Defining the indexed Fields

The property INDEXEDFIELDS is to configure which fields to index and to project a property to another. Syntax:
 # only index label and comment
 index.1=http://www.w3.org/2000/01/rdf-schema#label
 index.2=http://www.w3.org/2000/01/rdf-schema#comment
 # project http://xmlns.com/foaf/0.1/name to rdfs:label
 http\://xmlns.com/foaf/0.1/name=http\://www.w3.org/2000/01/rdf-schema#label
 

Set and select Lucene sail by id

The property INDEX_ID is to configure the id of the index and filter every request without the search:indexid predicate, the request would be:

 ?subj search:matches [
 	      search:indexid my:lucene_index_id;
 	      search:query "search terms...";
 	      search:property my:property;
 	      search:score ?score;
 	      search:snippet ?snippet ] .
 

If a LuceneSail is using another LuceneSail as a base sail, the evaluation mode should be set to TupleFunctionEvaluationMode.NATIVE.
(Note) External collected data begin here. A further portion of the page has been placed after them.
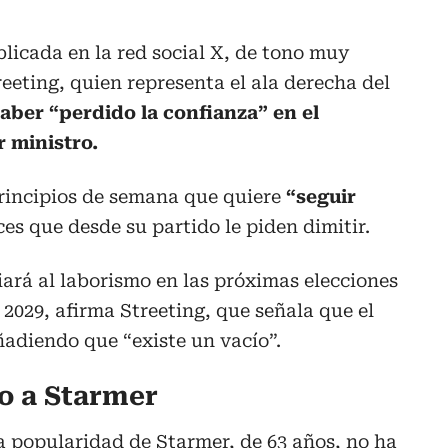
blicada en la red social X, de tono muy
eeting, quien representa el ala derecha del
aber “perdido la confianza” en el
r ministro.
rincipios de semana que quiere
“seguir
ces que desde su partido le piden dimitir.
iará al laborismo en las próximas elecciones
a 2029, afirma Streeting, que señala que el
ñadiendo que “existe un vacío”.
o a Starmer
la popularidad de Starmer, de 63 años, no ha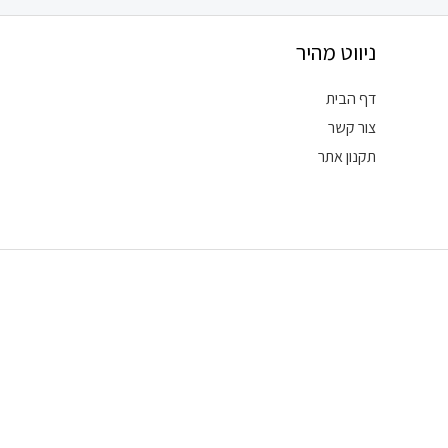
ניווט מהיר
דף הבית
צור קשר
תקנון אתר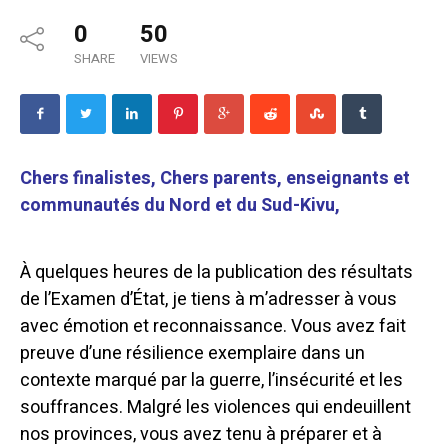
0
50
SHARE
VIEWS
Chers finalistes, Chers parents, enseignants et
communautés du Nord et du Sud-Kivu,
À quelques heures de la publication des résultats
de l’Examen d’État, je tiens à m’adresser à vous
avec émotion et reconnaissance. Vous avez fait
preuve d’une résilience exemplaire dans un
contexte marqué par la guerre, l’insécurité et les
souffrances. Malgré les violences qui endeuillent
nos provinces, vous avez tenu à préparer et à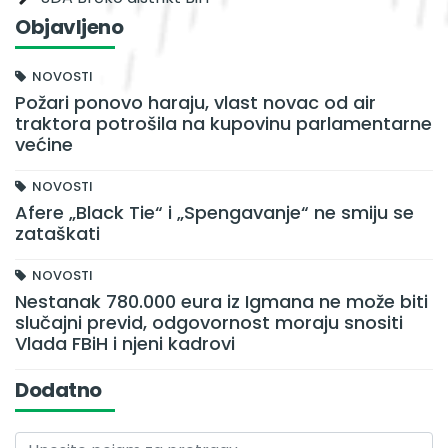
Objavljeno
NOVOSTI
Požari ponovo haraju, vlast novac od air
traktora potrošila na kupovinu parlamentarne
većine
NOVOSTI
Afere „Black Tie“ i „Spengavanje“ ne smiju se
zataškati
NOVOSTI
Nestanak 780.000 eura iz Igmana ne može biti
slučajni previd, odgovornost moraju snositi
Vlada FBiH i njeni kadrovi
Dodatno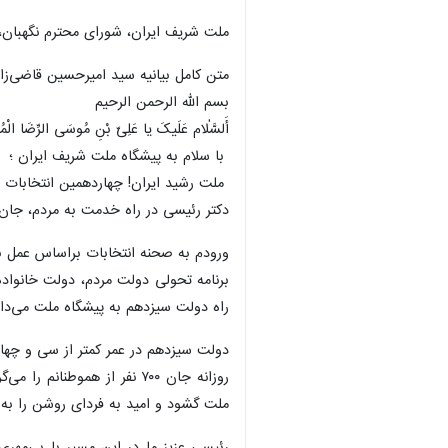
ملت شریف ایران، شورای محترم نگهبان، و
متن کامل بیانیه سید امیرحسین قاضی‌ز
بسم الله الرحمن الرحیم
أَلسَّلٰام عَلَیکَ یا عَلِیّ بْنِ مُوسَی الرِّضَا الْمُ
با سلام به پیشگاه ملت شریف ایران ؛
ملت رشید ایران! چهاردهمین انتخابات ر
دکتر رئیسی در راه خدمت به مردم، جان 
ورودم به صحنه انتخابات براساس عمل ب
برنامه تحولی دولت مردم، دولت خانواده
راه دولت سیزدهم به پیشگاه ملت می‌دا
دولت سیزدهم در عمر کمتر از سی و چهار 
روزانه جان ۷۰۰ نفر از هم
ملت گشود و امید به فردای روشن را به دل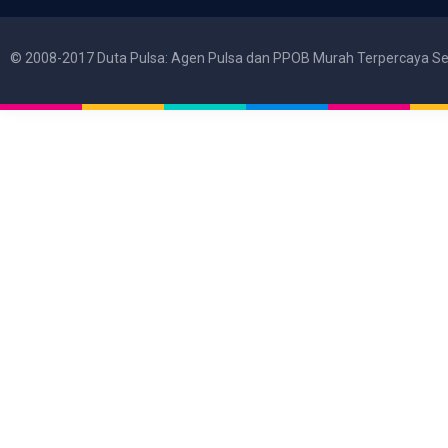
© 2008-2017 Duta Pulsa: Agen Pulsa dan PPOB Murah Terpercaya Se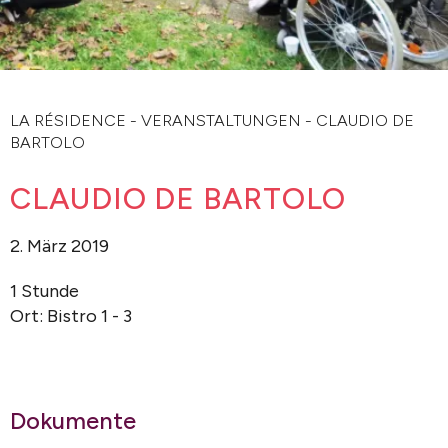
LA RÉSIDENCE
-
VERANSTALTUNGEN
-
CLAUDIO DE
BARTOLO
CLAUDIO DE BARTOLO
2. März 2019
1 Stunde
Ort: Bistro 1 - 3
Dokumente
Defining the indexed Types/Languages

The properties INDEXEDTYPES and INDEXEDLANG are to configure which fields to index by their language or type. INDEXEDTYPES Syntax:
 # only index object of rdf:type ex:mytype1, rdf:type ex:mytype2 or ex:mytypedef ex:mytype3
 http\://www.w3.org/1999/02/22-rdf-syntax-ns#type=http://example.org/mytype1 http://example.org/mytype2
 http\://example.org/mytypedef=http://example.org/mytype3
 

INDEXEDLANG Syntax:

 # syntax to index only French(fr) and English(en) literals
 fr en
 

Datatypes

Datatypes are ignored in the LuceneSail.